Feeding always goes onto already-damp soil, never dry roots — water small-leaved fuchsia first if the soil is dry, then apply the diluted feed. The companion question is when to water at all, covered in the small-leaved fuchsia watering schedule.

Signs you are over-feeding small-leaved fuchsia

Over-feeding is far more common — and more damaging — than under-feeding for most plants. The classic tells for small-leaved fuchsia:

Signs you are under-feeding small-leaved fuchsia

If the symptoms point at watering, light or roots rather than nutrition, the full small-leaved fuchsia care brief covers soil, humidity and the common problems for this species.

Flushing and leaching the salts

Flush the pot of small-leaved fuchsia with plain water until it runs freely from the base every couple of months in the feeding season — it washes out the fertiliser salts that cause brown tips.

Organic vs synthetic feeds for small-leaved fuchsia

Organic options

A diluted seaweed or worm-casting feed, or fish emulsion if you can tolerate the smell indoors. UK: Westland or Baby Bio Organic, dilute seaweed; US: Espoma Indoor! or Neptune's Harvest fish & seaweed. Slow, gentle and hard to overdo.

Synthetic / liquid feeds

A general-purpose houseplant liquid at half strength — UK: Baby Bio, Westland Houseplant Feed or Phostrogen; US: Miracle-Gro Indoor Plant Food or Schultz. Convenient and fast-acting; the only risk is overdoing it.

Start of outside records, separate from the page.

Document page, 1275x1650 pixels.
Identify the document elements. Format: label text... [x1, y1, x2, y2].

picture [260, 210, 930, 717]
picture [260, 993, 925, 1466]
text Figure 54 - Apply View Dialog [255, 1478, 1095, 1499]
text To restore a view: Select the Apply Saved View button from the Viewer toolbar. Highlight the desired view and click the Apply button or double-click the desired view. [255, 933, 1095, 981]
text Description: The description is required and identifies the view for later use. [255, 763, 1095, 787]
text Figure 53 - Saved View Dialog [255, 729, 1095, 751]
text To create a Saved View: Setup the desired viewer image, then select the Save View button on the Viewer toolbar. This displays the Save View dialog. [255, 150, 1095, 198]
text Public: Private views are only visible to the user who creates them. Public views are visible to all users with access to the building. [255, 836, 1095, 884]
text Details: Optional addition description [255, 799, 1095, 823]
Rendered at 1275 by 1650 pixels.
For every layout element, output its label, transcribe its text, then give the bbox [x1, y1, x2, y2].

Brand names are examples, not endorsements, and UK and US ranges differ — check the label’s own NPK and dilution rate, since formulations change.

Fertilising small-leaved fuchsia — frequently asked questions

What fertiliser does small-leaved fuchsia need?

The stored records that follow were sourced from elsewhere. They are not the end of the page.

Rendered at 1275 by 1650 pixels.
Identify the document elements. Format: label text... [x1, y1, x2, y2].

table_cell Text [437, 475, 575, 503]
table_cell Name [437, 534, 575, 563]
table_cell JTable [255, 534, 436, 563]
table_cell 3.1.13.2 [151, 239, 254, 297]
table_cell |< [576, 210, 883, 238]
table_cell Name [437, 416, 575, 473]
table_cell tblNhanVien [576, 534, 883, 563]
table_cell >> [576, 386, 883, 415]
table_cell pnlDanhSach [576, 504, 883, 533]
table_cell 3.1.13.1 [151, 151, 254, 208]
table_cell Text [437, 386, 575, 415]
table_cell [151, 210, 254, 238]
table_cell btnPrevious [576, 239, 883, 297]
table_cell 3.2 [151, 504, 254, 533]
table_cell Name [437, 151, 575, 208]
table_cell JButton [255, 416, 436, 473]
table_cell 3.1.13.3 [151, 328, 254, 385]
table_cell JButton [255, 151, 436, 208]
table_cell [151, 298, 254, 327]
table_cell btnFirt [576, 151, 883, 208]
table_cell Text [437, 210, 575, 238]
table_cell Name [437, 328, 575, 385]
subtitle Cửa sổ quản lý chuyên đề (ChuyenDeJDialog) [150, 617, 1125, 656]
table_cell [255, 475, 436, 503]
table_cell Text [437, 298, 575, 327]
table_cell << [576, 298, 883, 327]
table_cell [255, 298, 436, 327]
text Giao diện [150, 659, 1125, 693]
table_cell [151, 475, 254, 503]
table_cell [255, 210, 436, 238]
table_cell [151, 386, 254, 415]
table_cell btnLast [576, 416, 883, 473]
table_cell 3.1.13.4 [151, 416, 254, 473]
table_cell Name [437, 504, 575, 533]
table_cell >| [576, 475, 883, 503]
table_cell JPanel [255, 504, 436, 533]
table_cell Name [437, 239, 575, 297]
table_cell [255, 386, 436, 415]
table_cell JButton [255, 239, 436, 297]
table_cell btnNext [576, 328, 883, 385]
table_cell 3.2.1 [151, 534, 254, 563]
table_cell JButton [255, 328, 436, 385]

A balanced general houseplant feed (roughly even N-P-K) is exactly right — it is grown for foliage, so steady, moderate nitrogen for healthy leaves is the goal, not a bloom or root formula. Small-leaved Fuchsia is an easy, light foliage feeder — a half-strength balanced liquid feed through the growing months keeps it green without forcing weak, sappy growth.

How often should I feed small-leaved fuchsia?

Feed monthly with a balanced liquid fertiliser from March through September; switch to a high-potassium (tomato-type) feed in June and July to maximise flower production through the peak summer season. Feed monthly with a balanced liquid fertiliser from March through September; switch to a high-potassium (tomato-type) feed in June and July to maximise flower production through the peak summer season. Treat that as monthly between spring through early autumn (roughly March to September); ease off in autumn and stop entirely in the low light of winter.

What strength of feed for small-leaved fuchsia?

Half strength is the safe default for small-leaved fuchsia — houseplant feeds are formulated strong, and the diluted dose is gentler on the roots while still ample for foliage.

What does over-feeding small-leaved fuchsia look like?

Brown, crispy leaf tips and edges with no sign of underwatering. A white, crusty salt deposit on the soil surface or pot rim. Weak, pale, stretched new growth that flops. Lower leaves yellow and drop while the soil is correctly watered. Feeding small-leaved fuchsia year-round on a fixed schedule, including dark winter months, is the most common mistake — it cannot use the nutrients in low light and the surplus simply burns the roots and crusts the soil.

Should I flush the soil of small-leaved fuchsia?

Flush the pot of small-leaved fuchsia with plain water until it runs freely from the base every couple of months in the feeding season — it washes out the fertiliser salts that cause brown tips.